The notion of ‘anti-art’ emerges after Impressionism of the 1890’s, when artists such as Claude Monet, questioned the definition of art and challenged it, creating new approaches to painting landscapes. Primitivism, as pursued by Paul Gauguin, and then Cubism, originating from Picasso’s primitivist influenced period, also challenged conservative notions of art. The Dada group in 1916, who Kurt Schwitters was part of, completely focused its efforts on producing ‘non-sensical’ works of art.
Anti-art was a major part of this Great Paradigm Shift that was the visual shift from the iconic, through the symbolic to the indexical and challenged the established notions of what art is where initially seen by the art world of the time as ‘anti-art’ and were repeatedly rejected by it. Anti-art, specifically Dada, rejects the traditional forms and theories of art. The term is associated with the Dada movement and is generally attributed accepted as attributable to Marcel Duchamp before World War I around 1914, when he began to use found objects as art.
However, such ‘anti-art’ also portrays meaning, emotional power and expression of the artist just like any other form of art, thus, it is a form of art even though it does not match with the traditional forms and ideas of art.
The iconic is when the painting, emphasises a natural resemblance of something.
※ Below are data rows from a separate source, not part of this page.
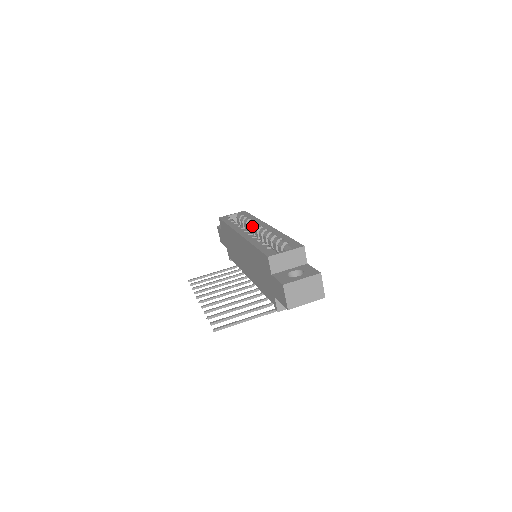
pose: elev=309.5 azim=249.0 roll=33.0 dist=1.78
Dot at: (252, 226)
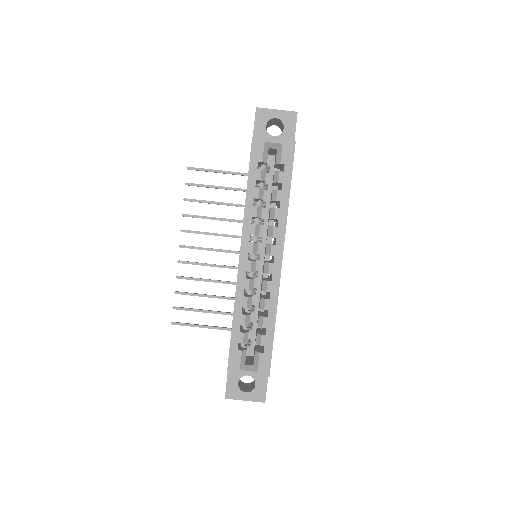
Dot at: (269, 231)
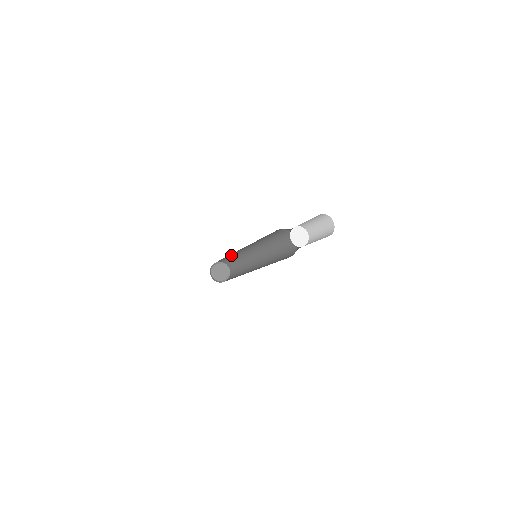
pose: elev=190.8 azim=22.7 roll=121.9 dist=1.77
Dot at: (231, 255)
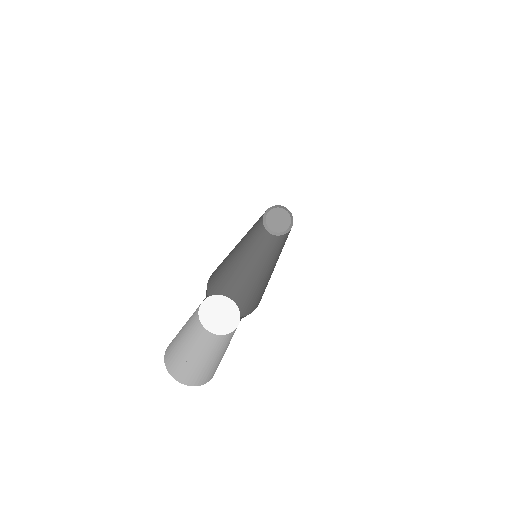
Dot at: occluded
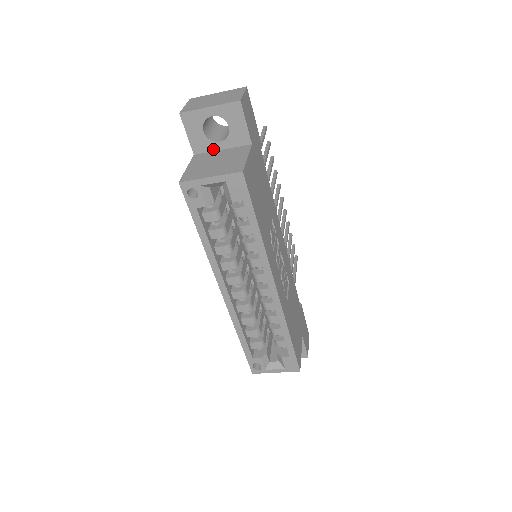
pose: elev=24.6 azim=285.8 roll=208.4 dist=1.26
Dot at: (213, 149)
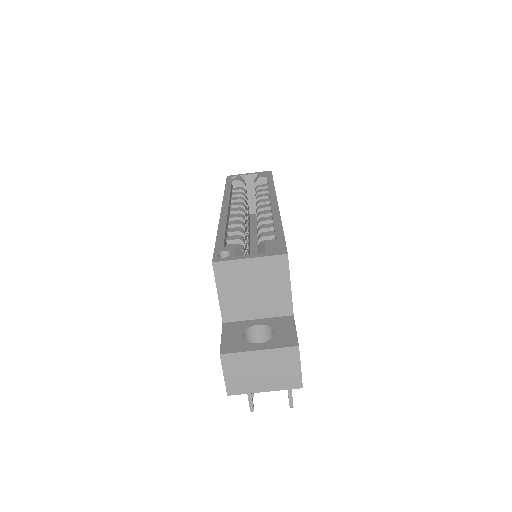
Dot at: occluded
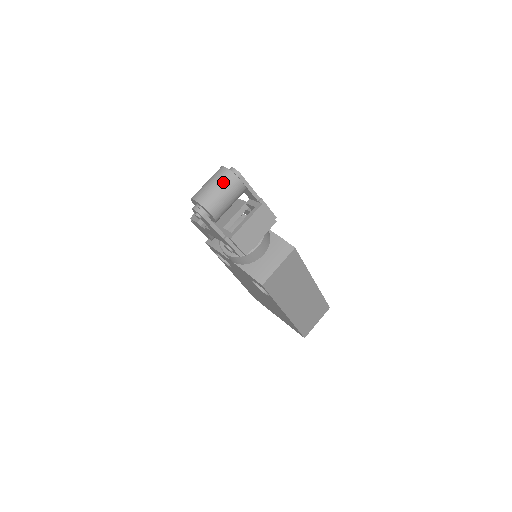
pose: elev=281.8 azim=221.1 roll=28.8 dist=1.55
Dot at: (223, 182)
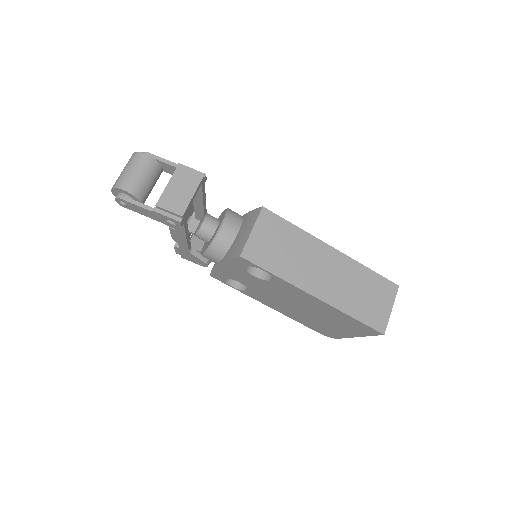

Its composition is defined by the visual nature of the object. Early shifts away from the iconic included the movement of Impressionism, the 19th century art movement originating from Paris-based landscape artists, because of its sketchy and painterly style. It was also heavily criticised at the time not so much for being anti-art but as bad painting, showing the way for later self-declared ‘anti-art’ practices. The name derives from the title of Claude Monet’s work, ‘Impression’. The characteristics included small, thin brushstrokes with ordinary, everyday subject matter and included the crucial element of human perception.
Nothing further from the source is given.